▶ **ABOUT THIS TASK**:
Without altering a word, return the records below, but exclude the pictures.

Top of PROVIDED MATERIAL

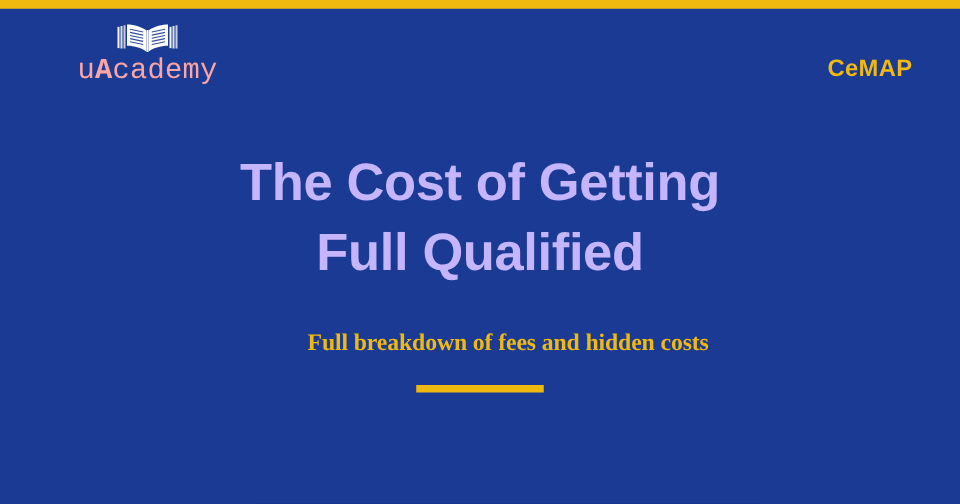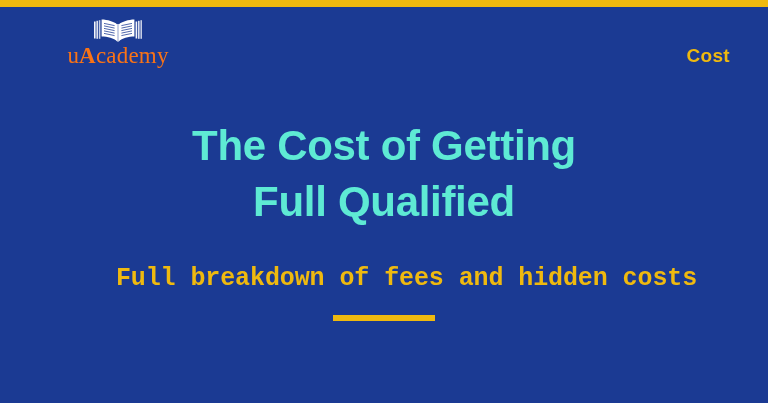--- a/index.html
+++ b/index.html
@@ -60,11 +60,11 @@
 
   .logo-wordmark {
     display: block;
-    font-family: Liberation Serif, serif;
+    font-family: Liberation Mono, monospace;
     font-size: 23px;
     font-weight: 400;
     letter-spacing: 0.2px;
-    color: #f97316;
+    color: #fca5a5;
     line-height: 24px;
     white-space: nowrap;
   }

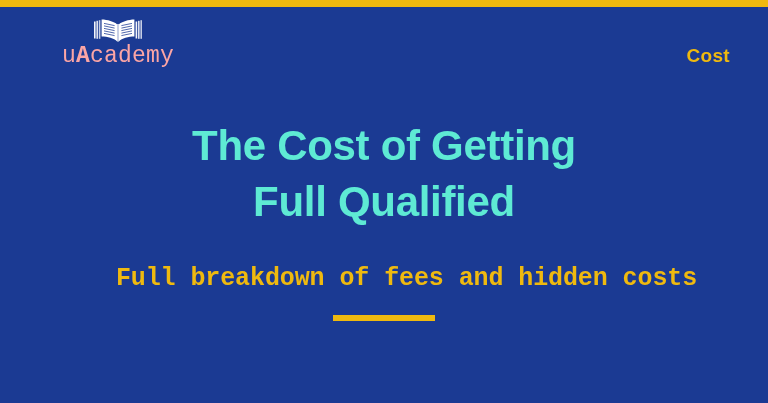--- a/index.html
+++ b/index.html
@@ -171,7 +171,7 @@
       <span class="logo-wordmark"><span>u</span><span class="wm-a">A</span><span>cademy</span></span>
     </div>
 
-    <div class="badge">Cost</div>
+    <div class="badge">CeMAP</div>
 
   </div>
 

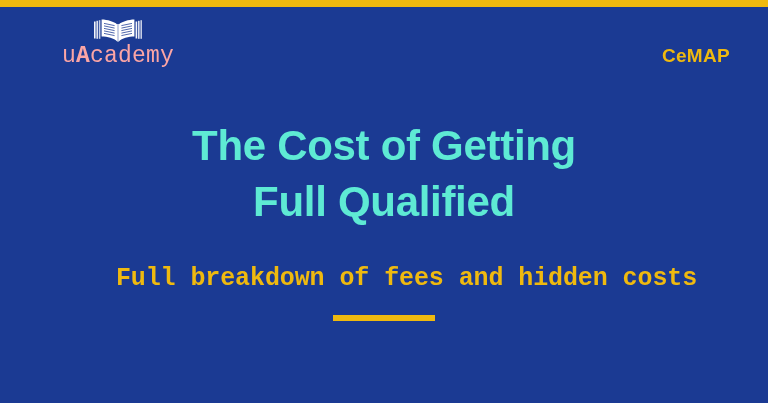--- a/index.html
+++ b/index.html
@@ -101,7 +101,7 @@
     font-weight: 700;
     line-height: 56px;
     letter-spacing: -0.3px;
-    color: #5eead4;
+    color: #c4b5fd;
   }
   .hero-title .tline {
     display: block;

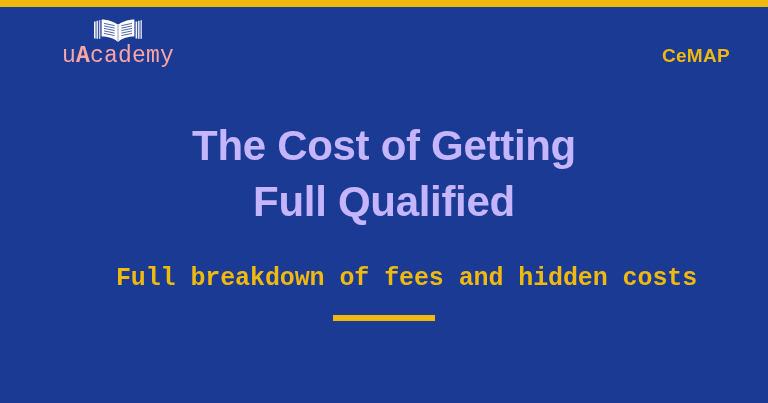--- a/index.html
+++ b/index.html
@@ -110,8 +110,8 @@
 
   .hero-sub {
     margin: 34px 0 0 0;
-    font-family: Liberation Mono, monospace;
-    font-size: 25px;
+    font-family: Liberation Serif, serif;
+    font-size: 19px;
     font-weight: 700;
     letter-spacing: -0.1px;
     color: #efb90f;

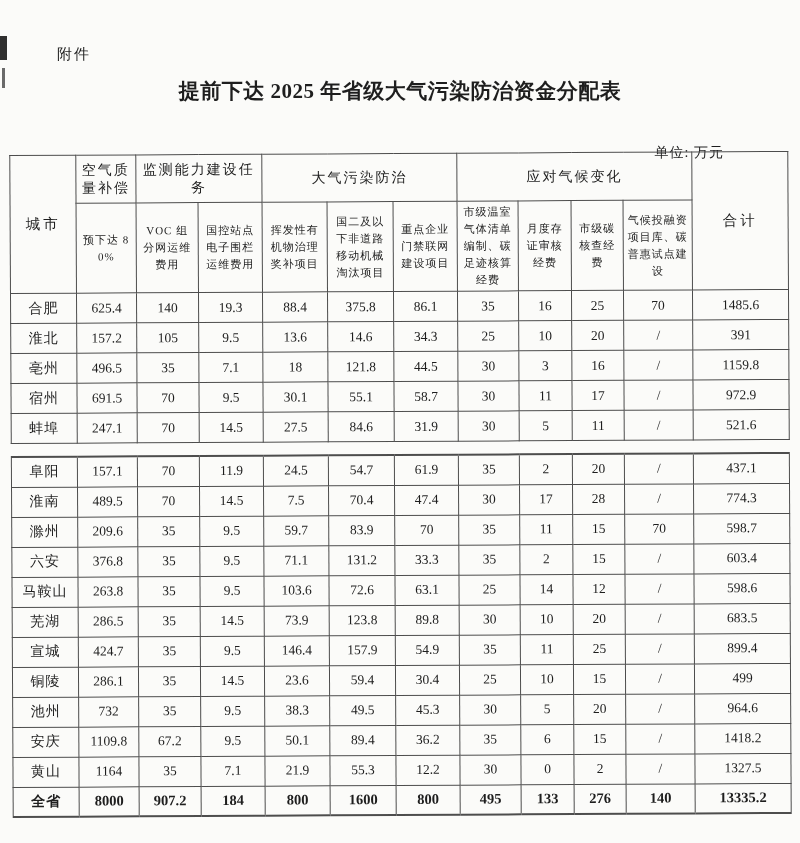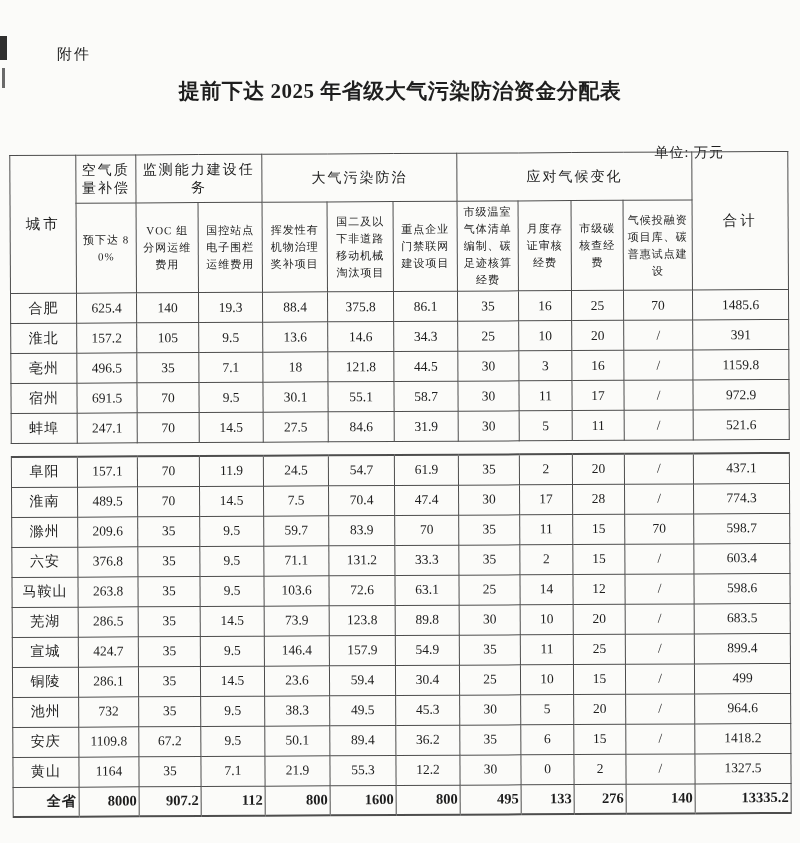--- a/index.html
+++ b/index.html
@@ -65,7 +65,7 @@
   .t tbody td.city { font-size: 14px; letter-spacing: 1px; }
   table.lower { margin-top: 12px; }
   table.lower tr:first-child td { border-top-width: 2px; }
-  tr.total-row td { font-weight: 700; font-size: 14.5px; border-bottom-width: 2px; text-align: right; }
+  tr.total-row td { font-weight: 700; font-size: 14.5px; border-bottom-width: 2px; }
   tr.total-row td.city { font-weight: 700; }
 </style>
 </head>

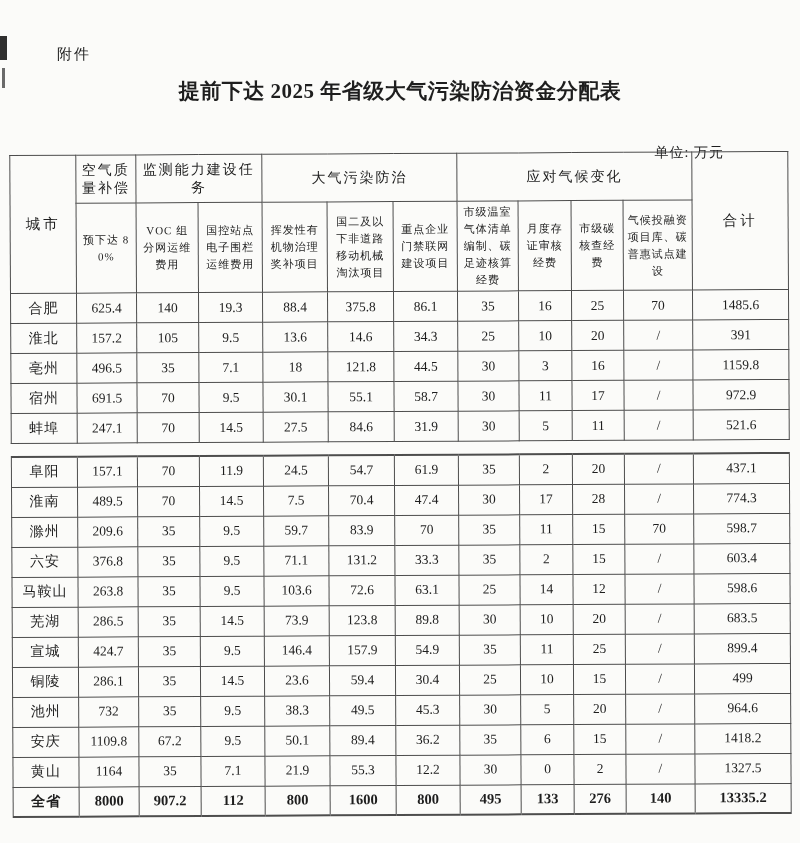--- a/index.html
+++ b/index.html
@@ -363,7 +363,7 @@
             <td class="city">全省</td>
             <td>8000</td>
             <td>907.2</td>
-            <td>112</td>
+            <td>184</td>
             <td>800</td>
             <td>1600</td>
             <td>800</td>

Bottom of PROVIDED MATERIAL

▶ **RESPONSE TO THIS EXERCISE**:
--- a/index.html
+++ b/index.html
@@ -60,11 +60,11 @@
 
   .logo-wordmark {
     display: block;
-    font-family: Liberation Serif, serif;
+    font-family: Liberation Mono, monospace;
     font-size: 23px;
     font-weight: 400;
     letter-spacing: 0.2px;
-    color: #f97316;
+    color: #fca5a5;
     line-height: 24px;
     white-space: nowrap;
   }

--- a/index.html
+++ b/index.html
@@ -171,7 +171,7 @@
       <span class="logo-wordmark"><span>u</span><span class="wm-a">A</span><span>cademy</span></span>
     </div>
 
-    <div class="badge">Cost</div>
+    <div class="badge">CeMAP</div>
 
   </div>
 

--- a/index.html
+++ b/index.html
@@ -101,7 +101,7 @@
     font-weight: 700;
     line-height: 56px;
     letter-spacing: -0.3px;
-    color: #5eead4;
+    color: #c4b5fd;
   }
   .hero-title .tline {
     display: block;

--- a/index.html
+++ b/index.html
@@ -110,8 +110,8 @@
 
   .hero-sub {
     margin: 34px 0 0 0;
-    font-family: Liberation Mono, monospace;
-    font-size: 25px;
+    font-family: Liberation Serif, serif;
+    font-size: 19px;
     font-weight: 700;
     letter-spacing: -0.1px;
     color: #efb90f;

--- a/index.html
+++ b/index.html
@@ -65,7 +65,7 @@
   .t tbody td.city { font-size: 14px; letter-spacing: 1px; }
   table.lower { margin-top: 12px; }
   table.lower tr:first-child td { border-top-width: 2px; }
-  tr.total-row td { font-weight: 700; font-size: 14.5px; border-bottom-width: 2px; text-align: right; }
+  tr.total-row td { font-weight: 700; font-size: 14.5px; border-bottom-width: 2px; }
   tr.total-row td.city { font-weight: 700; }
 </style>
 </head>

--- a/index.html
+++ b/index.html
@@ -363,7 +363,7 @@
             <td class="city">全省</td>
             <td>8000</td>
             <td>907.2</td>
-            <td>112</td>
+            <td>184</td>
             <td>800</td>
             <td>1600</td>
             <td>800</td>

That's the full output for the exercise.